Listed records Block Start

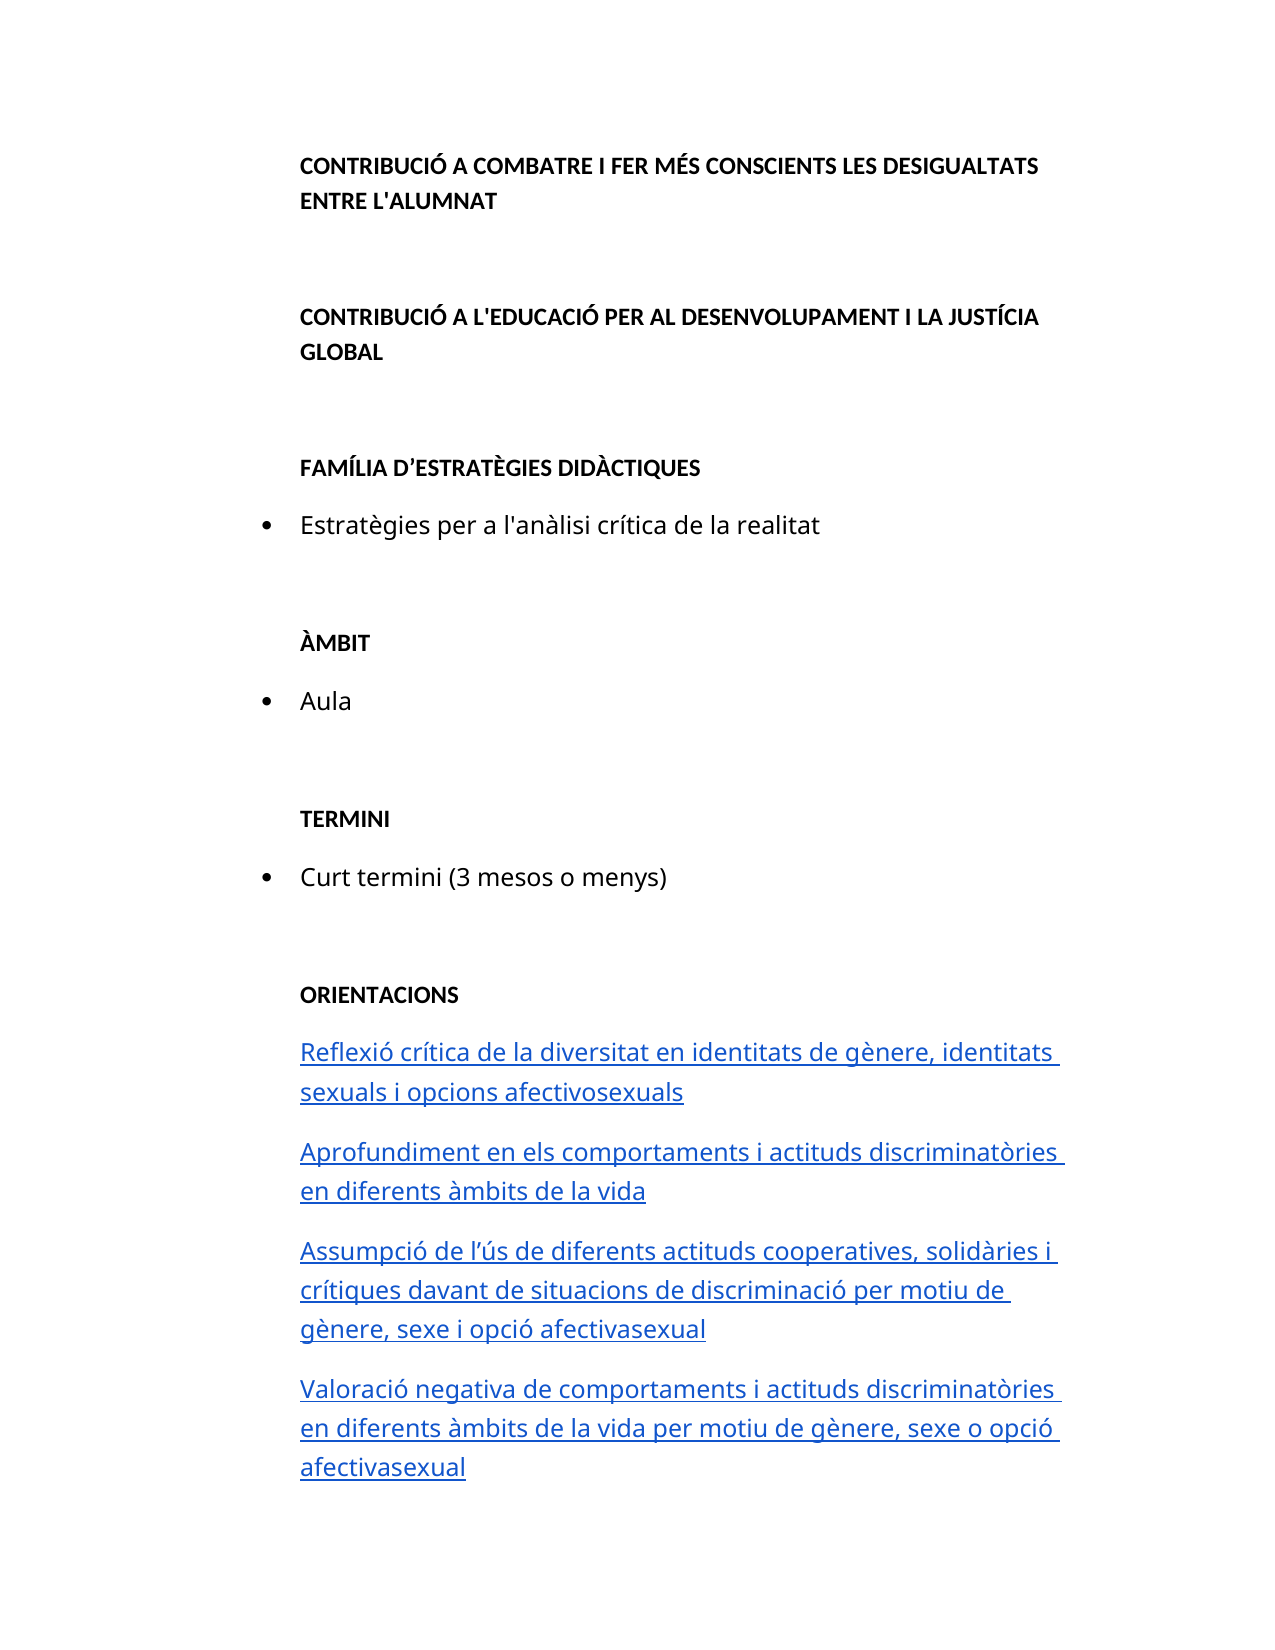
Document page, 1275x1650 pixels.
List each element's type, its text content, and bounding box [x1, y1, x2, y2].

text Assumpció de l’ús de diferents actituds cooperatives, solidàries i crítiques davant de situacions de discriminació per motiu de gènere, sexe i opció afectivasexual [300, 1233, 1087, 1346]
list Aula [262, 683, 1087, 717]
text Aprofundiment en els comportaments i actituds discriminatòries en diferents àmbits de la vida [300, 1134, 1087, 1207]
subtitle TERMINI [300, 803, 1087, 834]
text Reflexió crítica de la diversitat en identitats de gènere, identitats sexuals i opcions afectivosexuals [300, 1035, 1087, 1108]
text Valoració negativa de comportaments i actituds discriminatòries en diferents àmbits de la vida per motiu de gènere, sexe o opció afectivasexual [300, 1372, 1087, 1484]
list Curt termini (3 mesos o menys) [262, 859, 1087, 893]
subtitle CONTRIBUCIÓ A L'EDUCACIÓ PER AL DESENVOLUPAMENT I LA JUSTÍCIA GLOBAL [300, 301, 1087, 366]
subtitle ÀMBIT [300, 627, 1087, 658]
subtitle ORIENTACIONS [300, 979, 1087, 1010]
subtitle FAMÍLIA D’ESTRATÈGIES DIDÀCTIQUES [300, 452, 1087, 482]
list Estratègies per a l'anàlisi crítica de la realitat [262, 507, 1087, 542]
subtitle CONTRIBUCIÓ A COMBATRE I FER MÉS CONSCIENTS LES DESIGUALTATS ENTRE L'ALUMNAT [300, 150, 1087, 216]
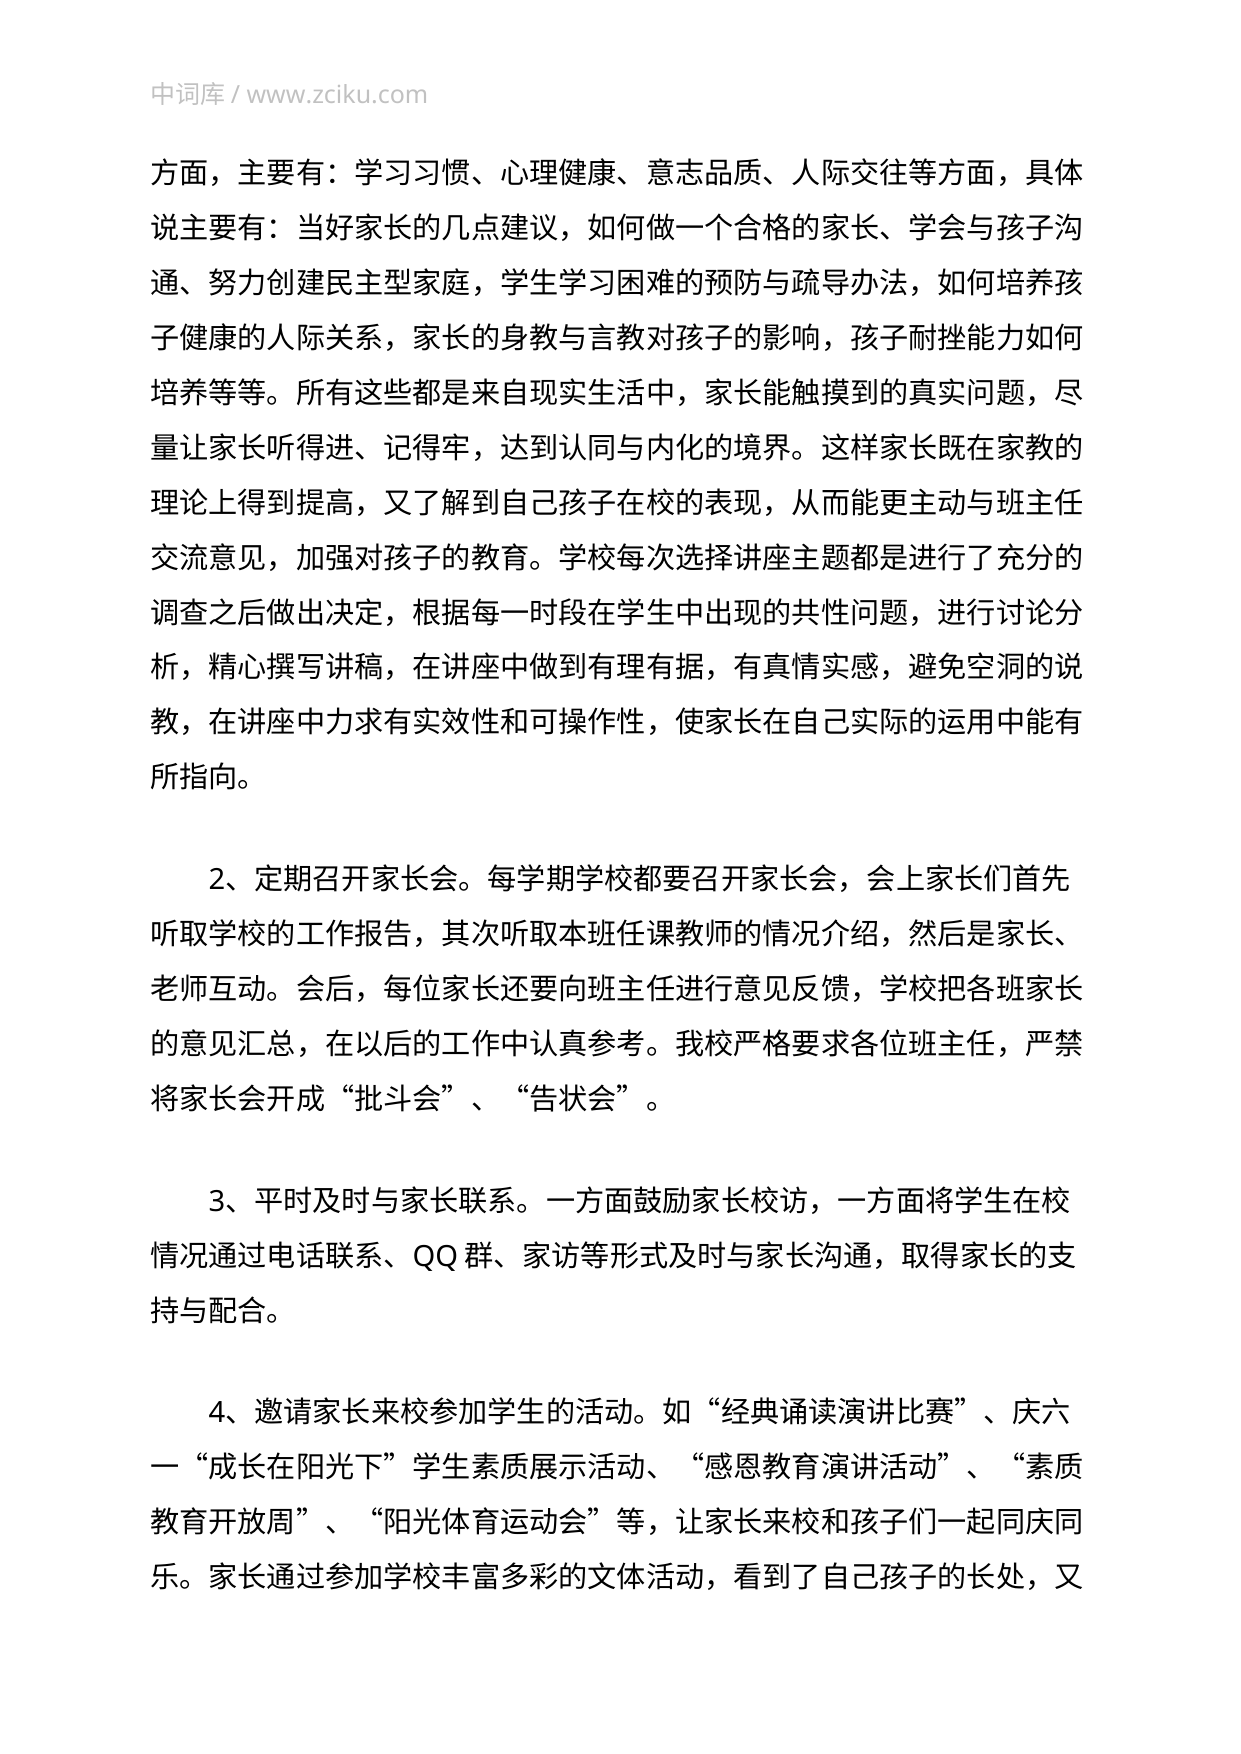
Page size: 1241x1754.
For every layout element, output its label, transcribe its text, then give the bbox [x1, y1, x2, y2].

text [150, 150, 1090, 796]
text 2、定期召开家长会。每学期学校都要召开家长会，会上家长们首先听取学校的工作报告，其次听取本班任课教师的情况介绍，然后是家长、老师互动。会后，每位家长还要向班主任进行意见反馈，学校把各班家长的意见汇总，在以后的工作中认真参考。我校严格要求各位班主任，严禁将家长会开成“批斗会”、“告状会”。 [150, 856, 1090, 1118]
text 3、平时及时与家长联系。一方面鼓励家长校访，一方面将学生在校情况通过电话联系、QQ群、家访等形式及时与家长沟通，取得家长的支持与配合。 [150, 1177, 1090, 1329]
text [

Listed records Block End

### To-do item
All of the entries above need to be repeated exactly, minus the pictures.

### Task response
Document page, 1275x1650 pixels.
List each element's type, its text content, and bounding box [x1, y1, x2, y2].

text Assumpció de l’ús de diferents actituds cooperatives, solidàries i crítiques davant de situacions de discriminació per motiu de gènere, sexe i opció afectivasexual [300, 1233, 1087, 1346]
list Aula [262, 683, 1087, 717]
text Aprofundiment en els comportaments i actituds discriminatòries en diferents àmbits de la vida [300, 1134, 1087, 1207]
subtitle TERMINI [300, 803, 1087, 834]
text Reflexió crítica de la diversitat en identitats de gènere, identitats sexuals i opcions afectivosexuals [300, 1035, 1087, 1108]
text Valoració negativa de comportaments i actituds discriminatòries en diferents àmbits de la vida per motiu de gènere, sexe o opció afectivasexual [300, 1372, 1087, 1484]
list Curt termini (3 mesos o menys) [262, 859, 1087, 893]
subtitle CONTRIBUCIÓ A L'EDUCACIÓ PER AL DESENVOLUPAMENT I LA JUSTÍCIA GLOBAL [300, 301, 1087, 366]
subtitle ÀMBIT [300, 627, 1087, 658]
subtitle ORIENTACIONS [300, 979, 1087, 1010]
subtitle FAMÍLIA D’ESTRATÈGIES DIDÀCTIQUES [300, 452, 1087, 482]
list Estratègies per a l'anàlisi crítica de la realitat [262, 507, 1087, 542]
subtitle CONTRIBUCIÓ A COMBATRE I FER MÉS CONSCIENTS LES DESIGUALTATS ENTRE L'ALUMNAT [300, 150, 1087, 216]
Page size: 1241x1754.
For every layout element, output its label, transcribe its text, then give the bbox [x1, y1, x2, y2].

text [150, 150, 1090, 796]
text 2、定期召开家长会。每学期学校都要召开家长会，会上家长们首先听取学校的工作报告，其次听取本班任课教师的情况介绍，然后是家长、老师互动。会后，每位家长还要向班主任进行意见反馈，学校把各班家长的意见汇总，在以后的工作中认真参考。我校严格要求各位班主任，严禁将家长会开成“批斗会”、“告状会”。 [150, 856, 1090, 1118]
text 3、平时及时与家长联系。一方面鼓励家长校访，一方面将学生在校情况通过电话联系、QQ群、家访等形式及时与家长沟通，取得家长的支持与配合。 [150, 1177, 1090, 1329]
text [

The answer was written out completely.